My name is Scott Pilcher and I have been happily married since 1993. I enjoy spending time in the Colorado sun with my wife and two kids. I am blessed to have a family that shares this value. We enjoy hiking with our dogs, fishing, and camping. Colorado provides an amazing playground. I have always played sports growing up. Currently I am fascinated with the game of golf. The mental aspect of the game is such a metaphor for life that it keeps me coming back regardless of how bad I play. In my "free time" I enjoy reading self-help books and books on personal growth and success. Since I was a kid, I have enjoyed playing chess and I have been introducing it to my kids for the past few years.
Like many dads I have structured my work around my family goals. I realized many years ago that if I was going to preach the importance of family I had better be living it as well. You may notice that I do not work in the evenings, on Fridays or the weekends.
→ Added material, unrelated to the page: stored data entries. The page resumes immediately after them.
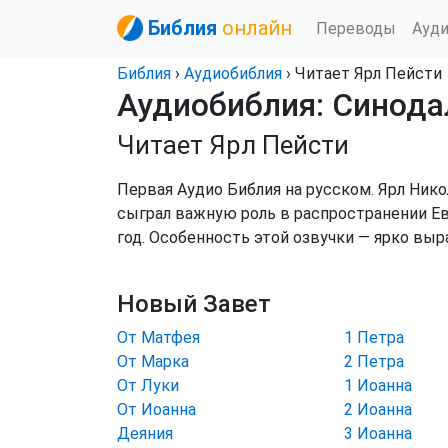
Библия
онлайн
Переводы
Ауд
Библия
›
Аудиобиблия
› Читает Ярл Пейсти
Аудиобиблия: Синод
Читает Ярл Пейсти
Первая Аудио Библия на русском. Ярл Нико
сыграл важную роль в распространении Ева
год. Особенность этой озвучки — ярко вы
Новый Завет
От Матфея
1 Петра
От Марка
2 Петра
От Луки
1 Иоанна
От Иоанна
2 Иоанна
Деяния
3 Иоанна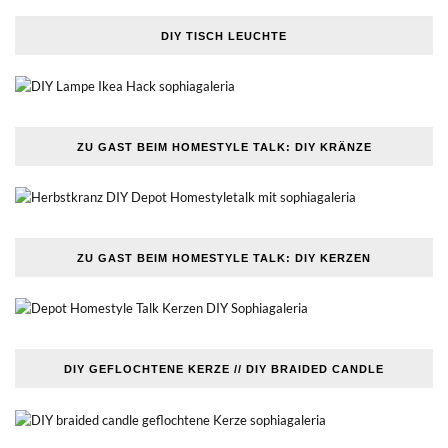
DIY TISCH LEUCHTE
ZU GAST BEIM HOMESTYLE TALK: DIY KRÄNZE
ZU GAST BEIM HOMESTYLE TALK: DIY KERZEN
DIY GEFLOCHTENE KERZE // DIY BRAIDED CANDLE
Being authentic and genuine are values that I strongly believe in. I have always been intrigued by human behavior and would often just watch and observe and wonder "now I wonder why that person would do that?" Now I realize the better question is,
"I wonder why I did that?" I was not a great student in the classroom through high school so when I graduated from Colorado State University in 1991 it was a great accomplishment. I received a Bachelors degree in Psychology with a minor in Human Development and Family Studies. My plan was to be a ski bum in the Colorado Rockies for a few years and then become a sports psychologist, work with professional athletes, and retire early. I wanted to take athletes where they were and make them even better.
As happens when you plan your life, life had different plans for me, a lesson that has repeated itself many times. In 1997 I graduated with a Masters Degree in Counseling. I quickly found out that my idea of becoming a "sports psychologist" was premature. In addition, my own values were beginning to change with the expansion of my family. I found myself more interested in working with families than athletes. I have found that success in relationships takes vision, determination, education, and practice. I have also found that all relationships will go through some tough times and that these tough times are when people grow the most.